Intersectionality and Culture - A review of Adiba Jaigirdar's 'The Henna Wars'
- Ellis May
- Feb 17
- 3 min read
!Spoiler warning!

This book was sold as a romance and I would say that I went into it expecting to kick my feet and squeal like a much younger girl, but I actually found the romance to be the least compelling aspect of the book. I found the romance between Nishat and Flávia unconvincing to say the least. Jaigirdar made Nishat such a well-rounded, loveable character, but I don’t feel she told us enough about Flávia for me to think she was the right match for Nishat, There is no reason for Nishat to really like Flávia, other than a primary school crush and some mild physical attraction. I don’t really buy that Flávia’s good looks alone can keep bringing up feelings in Nishat, even when Nishat is angry with her.
I also felt that Jaigirdar started to make a very interesting point through a revelation Nishat comes to – deciding that she likes Flávia but couldn’t be with her right now because Flávia wasn’t ready to come out. I thought it was a lovely moment where Nishat made it clear that Flávia didn’t have to rush, but that she’d dealt with too much shame throughout her own life to feel good about having a secret relationship. I thought that sent a really good message and had Jaigirdar stuck with this through to the end of the book. I think it would have been a much more interesting and unique addition to the YA genre. Yet suddenly, Flávia was ready to come out and they were together, even though we still hadn’t been given any other reasons they should be together.
However, in spite of this, I found this book to be a really interesting read. I find myself thinking about it a lot, months after reading it, even though I gave it a solid three out of five stars after finishing it. Where this book shines, in my opinion, is in the conversations about Nishat’s sexuality and ethnicity – they are so wonderfully balanced that Jaigirdar presents her reader with a portrait of a truly intersectional identity. I have read too many books about queer people of colour where the conversation has been dominated by discussions of sexuality, and lightly interspersed by random comments about ethnicity that seem to have been included as afterthoughts. Of course, I don’t mean to say that those authors have to write about race in those situations, but it seems to me that those random, out of place comments can come as a result of a last-minute panic and a feeling of obligation to mention ethnicity when they don’t necessarily want to. But Jaigirdar does not do this – she presents Nishat’s ethnicity and sexuality as crucial parts of her identity that do not exist in a vacuum. They are intricately woven in a way that gives the reader a look into a unique and truly intersectional experience.

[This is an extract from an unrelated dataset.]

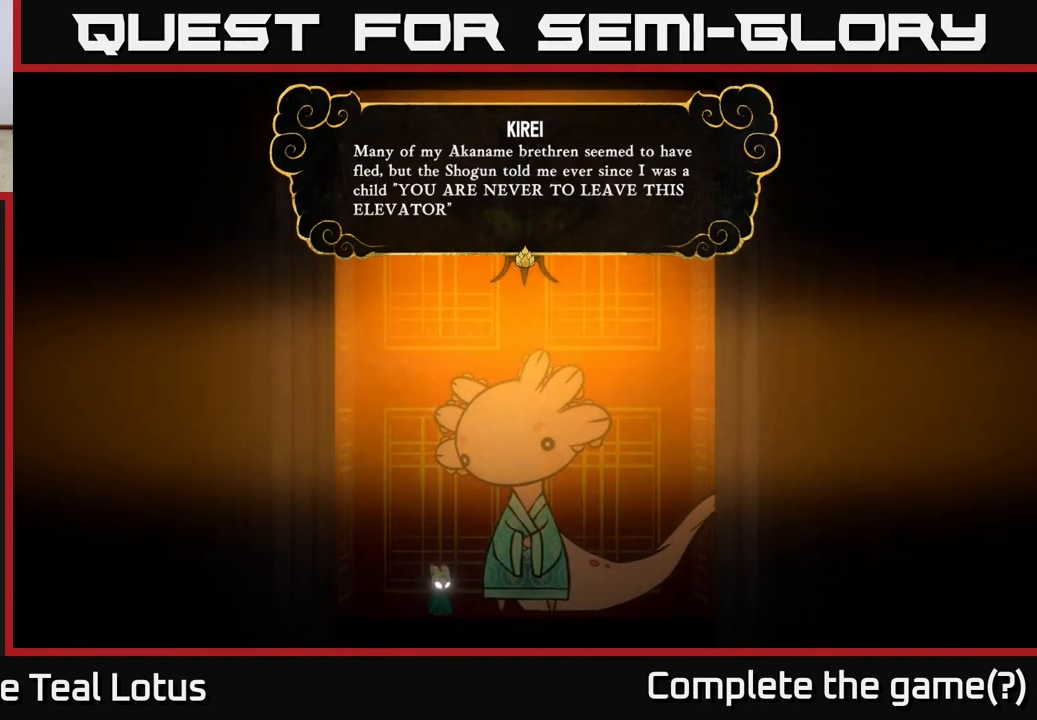
Gameplay with a controller (Xbox layout); each line is a JSON object with the inputs held at the frame after it. "events" lists button and stick changes between this image and that frame as [ms after this image, input, new state], when the widget could be followed in between.
{"buttons": [], "left_stick": "center", "right_stick": "center", "events": [[250, "A", "down"], [433, "A", "up"]]}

I also think Jaigirdar’s presentation of Nishat’s homophobic parents is fascinating. She does not tarnish them as the evil villains who won’t love their daughter for who she is, but instead she presents us with carefully worded critique of a wider culture, one with a heavy emphasis on shame, and shows us what that can do to a family in a very tender scene between Nishat and her mother. As a result, I feel the book becomes one that is truly worth reading, despite the slightly underwhelming romance. Jaigirdar gives her novel a level of nuance that it sometimes not given to YA fiction.
Personally, I don’t think Jaigirdar needed to make this a romance; it could simply have been a book about Nishat juggling her Bangladeshi and queer identities in an environment that did not accept her. She could still have had a business rivalry with Flávia, and Nishat could still have realised that Flávia wasn’t that bad after all. Hell, she could have still had a crush on Flávia at the beginning, but I think it would have been a more well-rounded book if instead that crush hadn’t led to a forced romance. I think if Jaigirdar had written that book, it wouldn’t feel so anti-climactic, and it would have been a real gem of a book. Don’t get me wrong, I really did enjoy this book, and I feel like I have really learnt a lot from it, but for me, it's the conversations had on the page that make it worth reading, and not the romance you might be hoping for.